** EXERCISE DESCRIPTION **
Reproduce the following lines verbatim, leaving out the pictures.

[start of RECORDS]

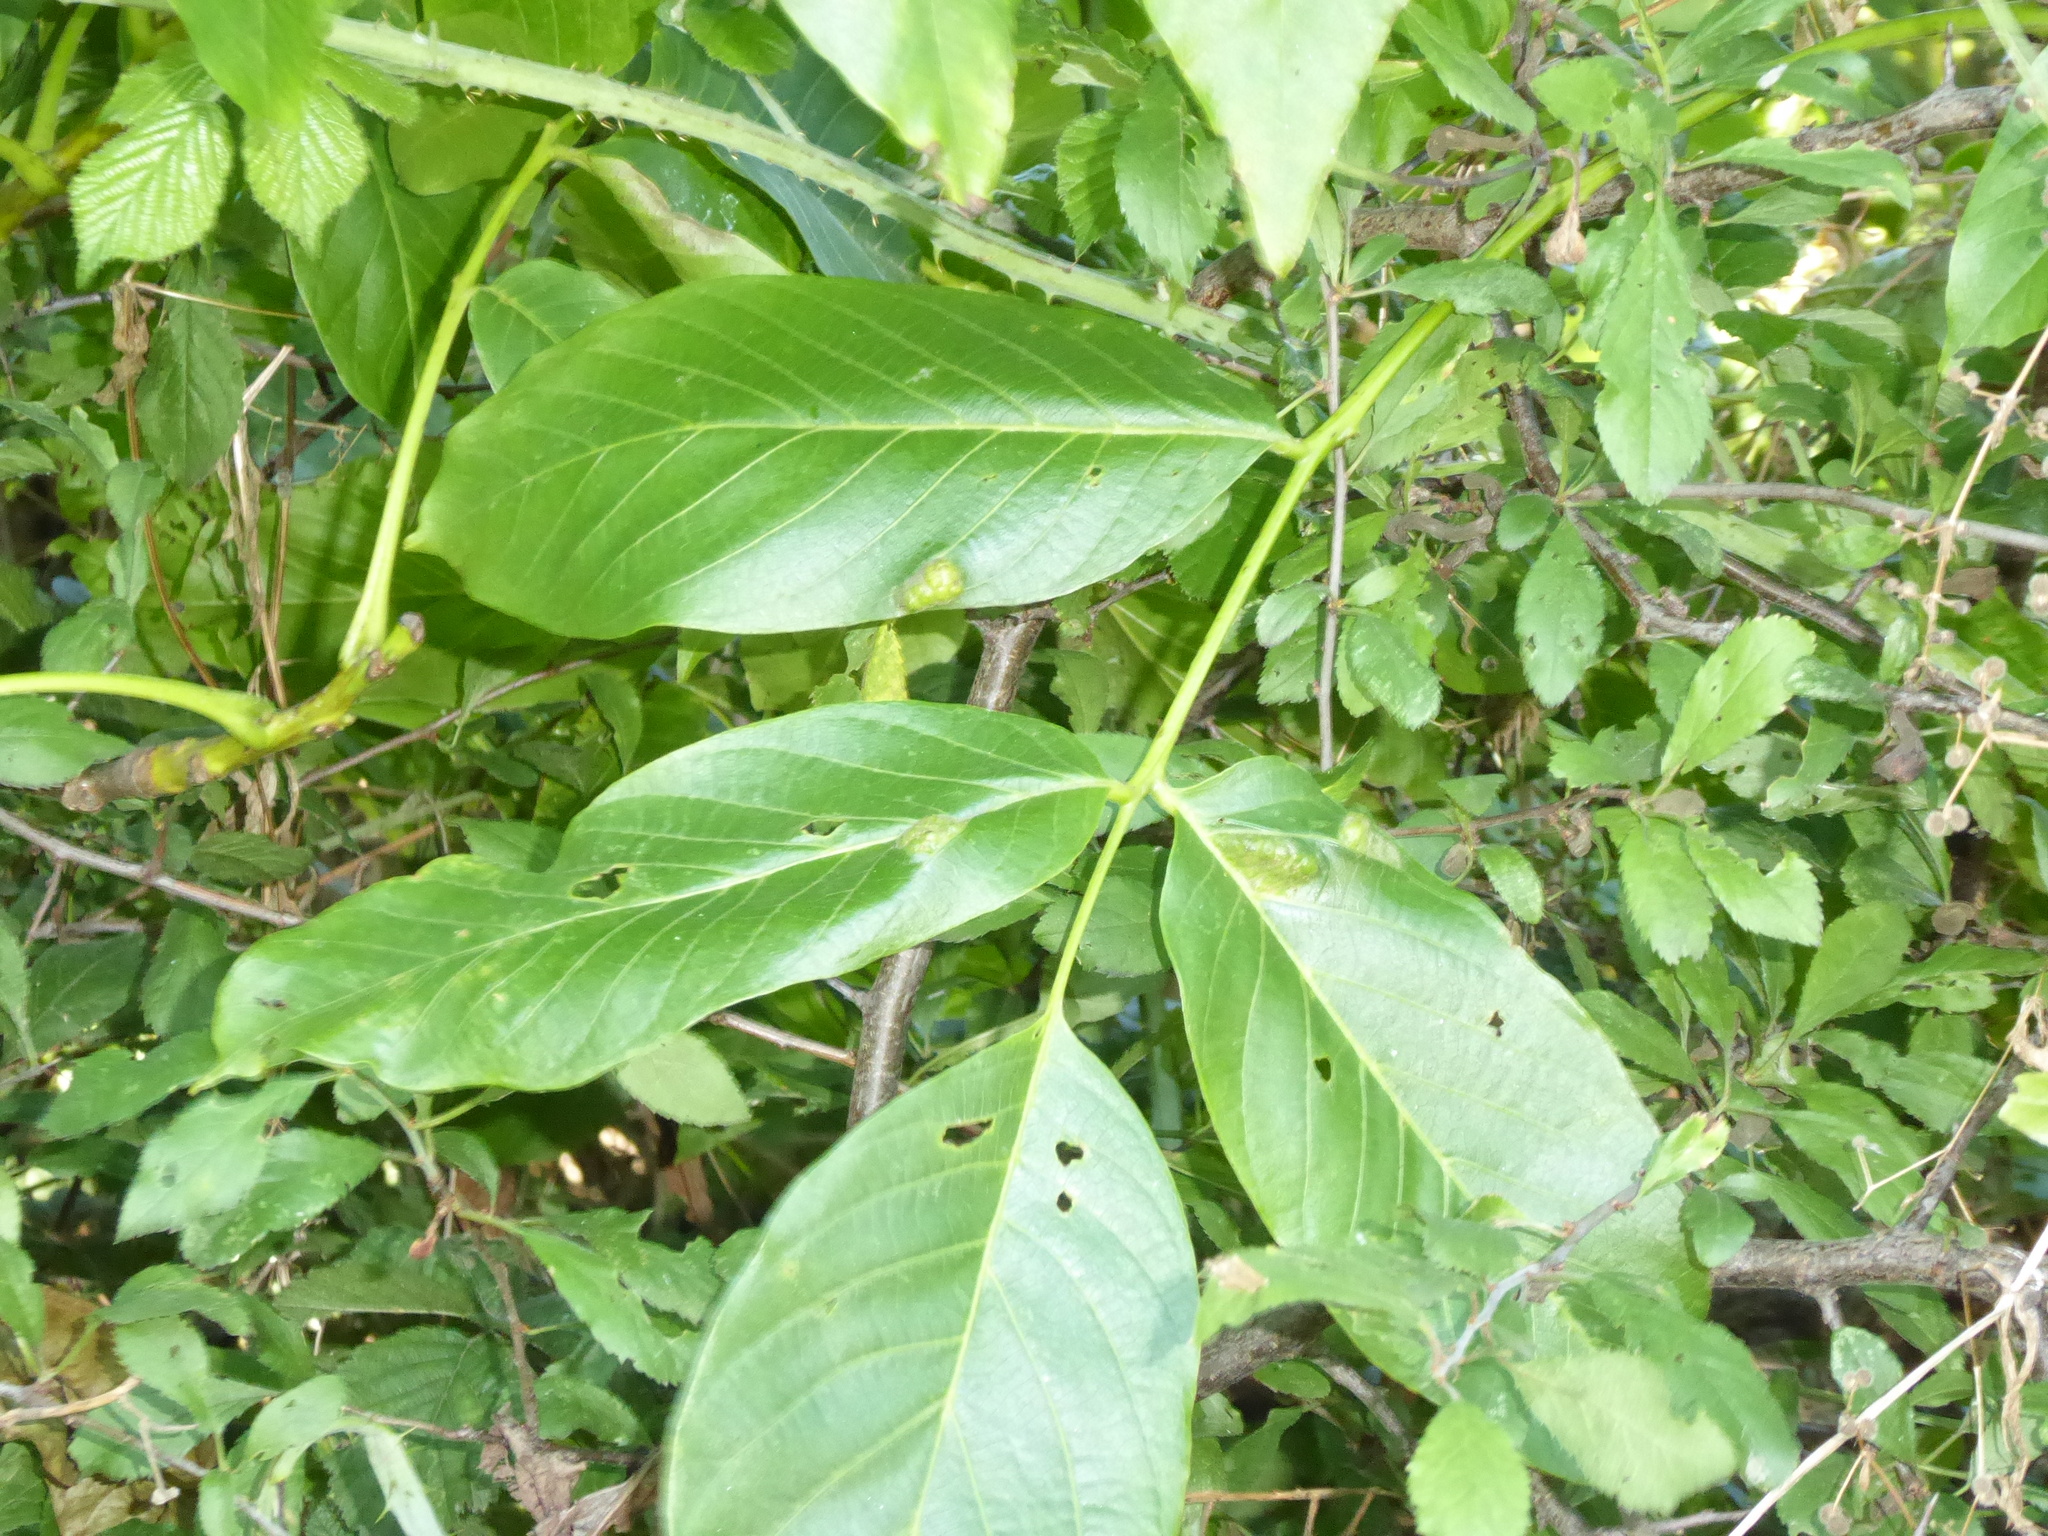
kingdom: Animalia
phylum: Arthropoda
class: Arachnida
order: Trombidiformes
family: Eriophyidae
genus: Aceria
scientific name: Aceria erinea
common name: Persian walnut erineum mite
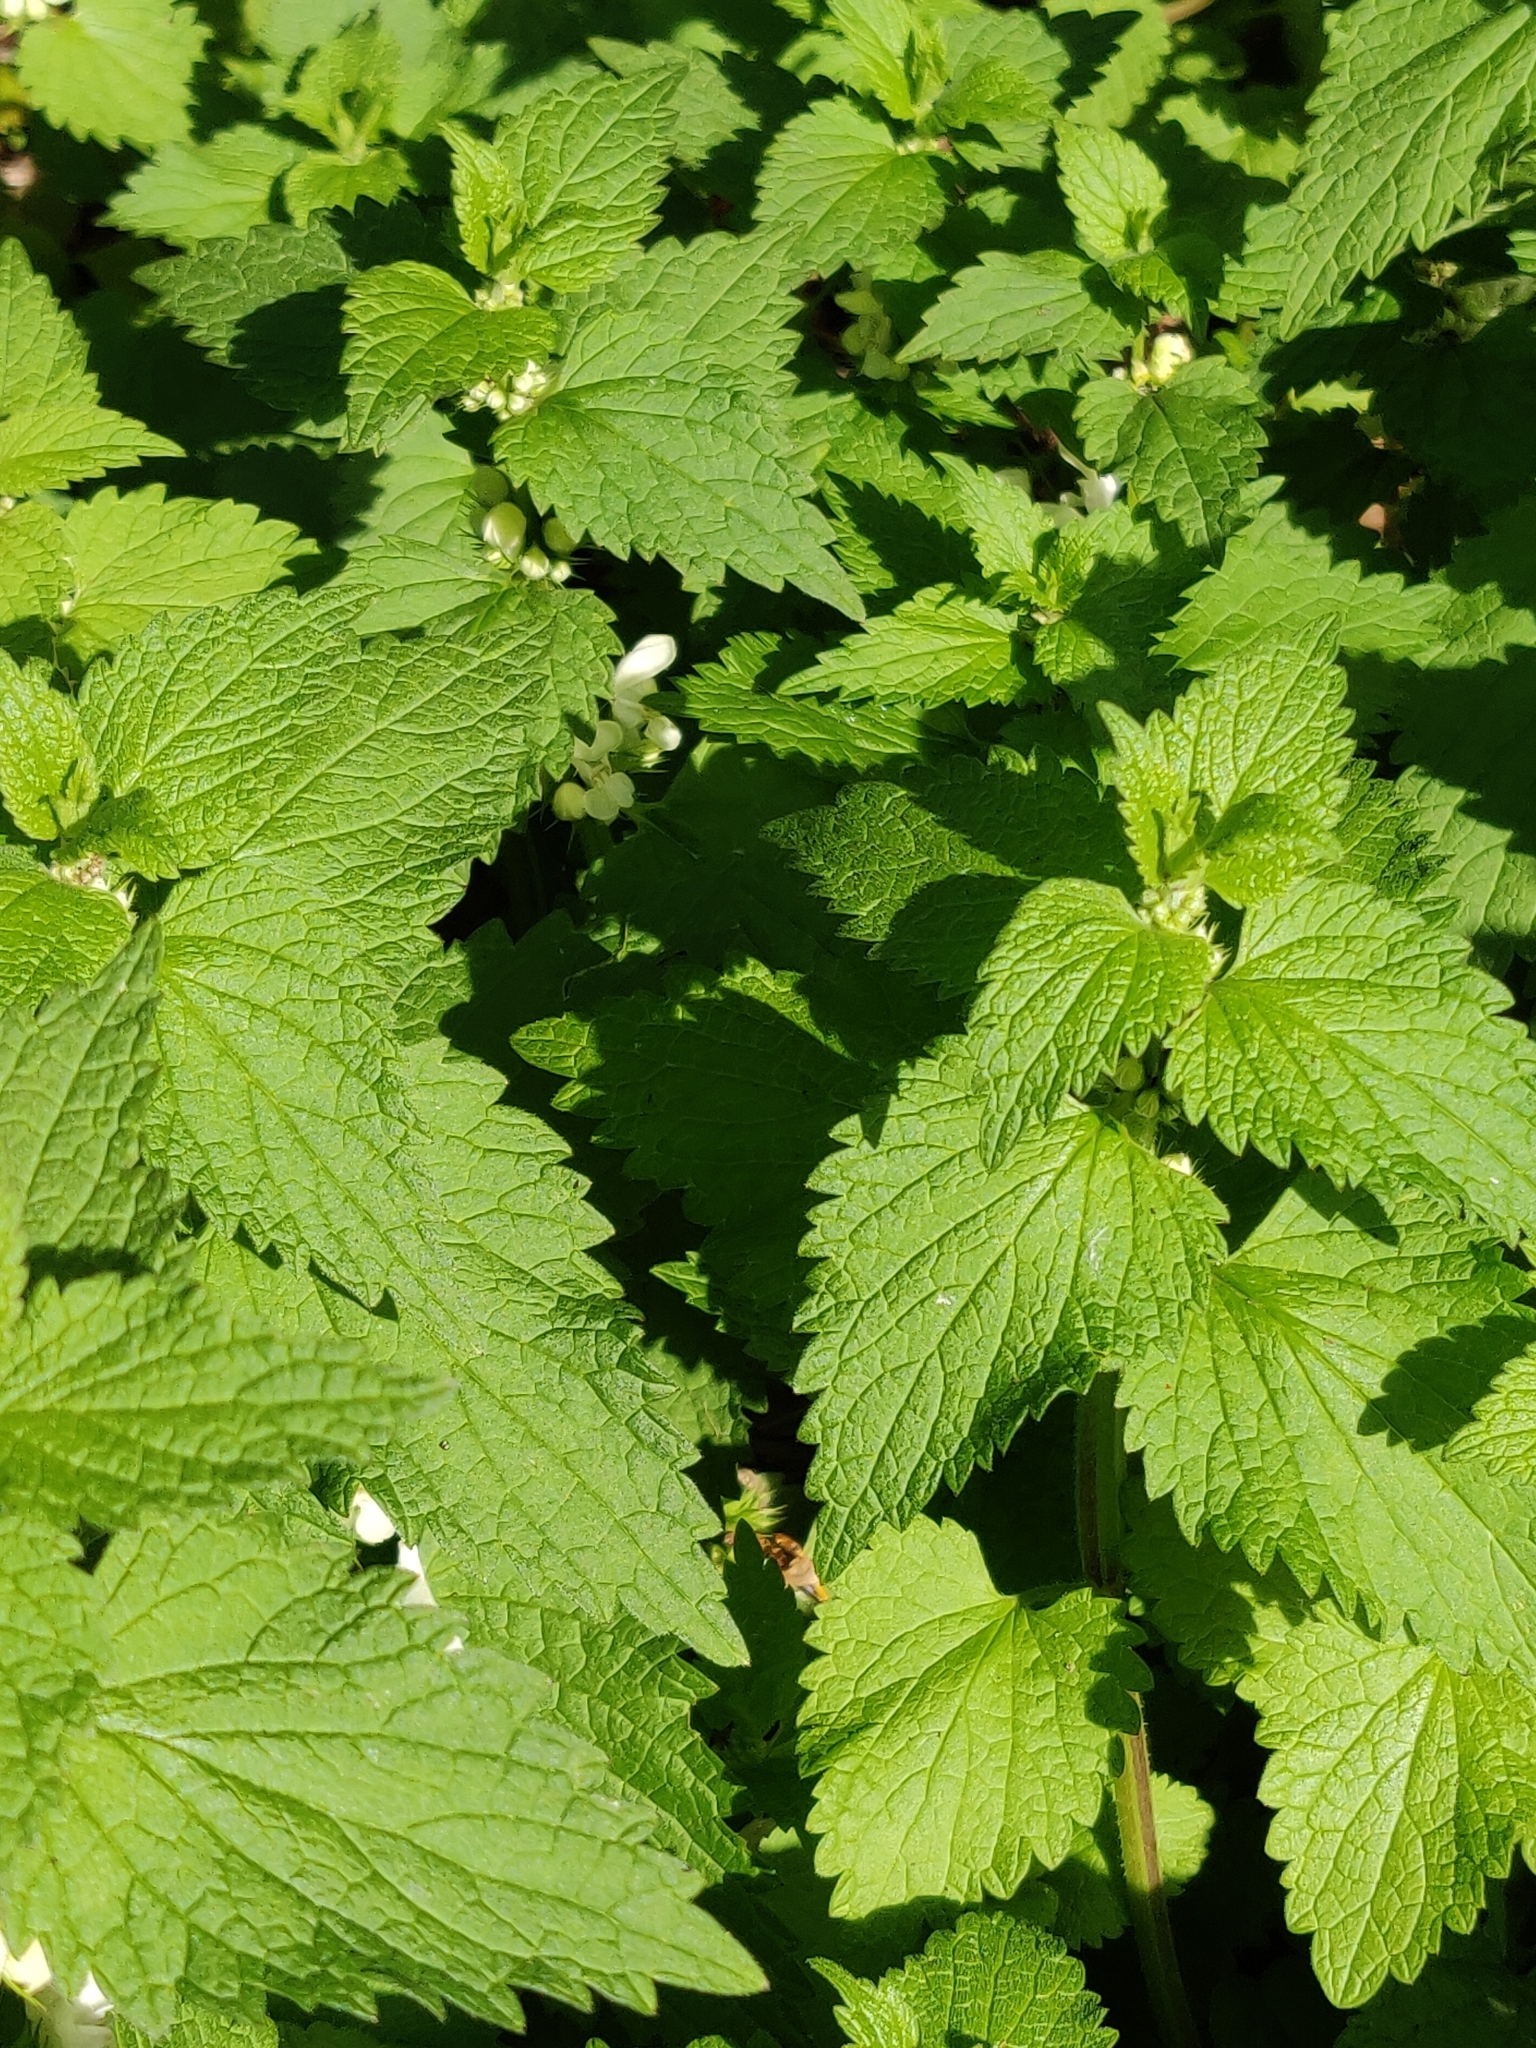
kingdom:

[end of RECORDS]

** RESPONSE TO THIS EXERCISE **
kingdom: Animalia
phylum: Arthropoda
class: Arachnida
order: Trombidiformes
family: Eriophyidae
genus: Aceria
scientific name: Aceria erinea
common name: Persian walnut erineum mite
kingdom:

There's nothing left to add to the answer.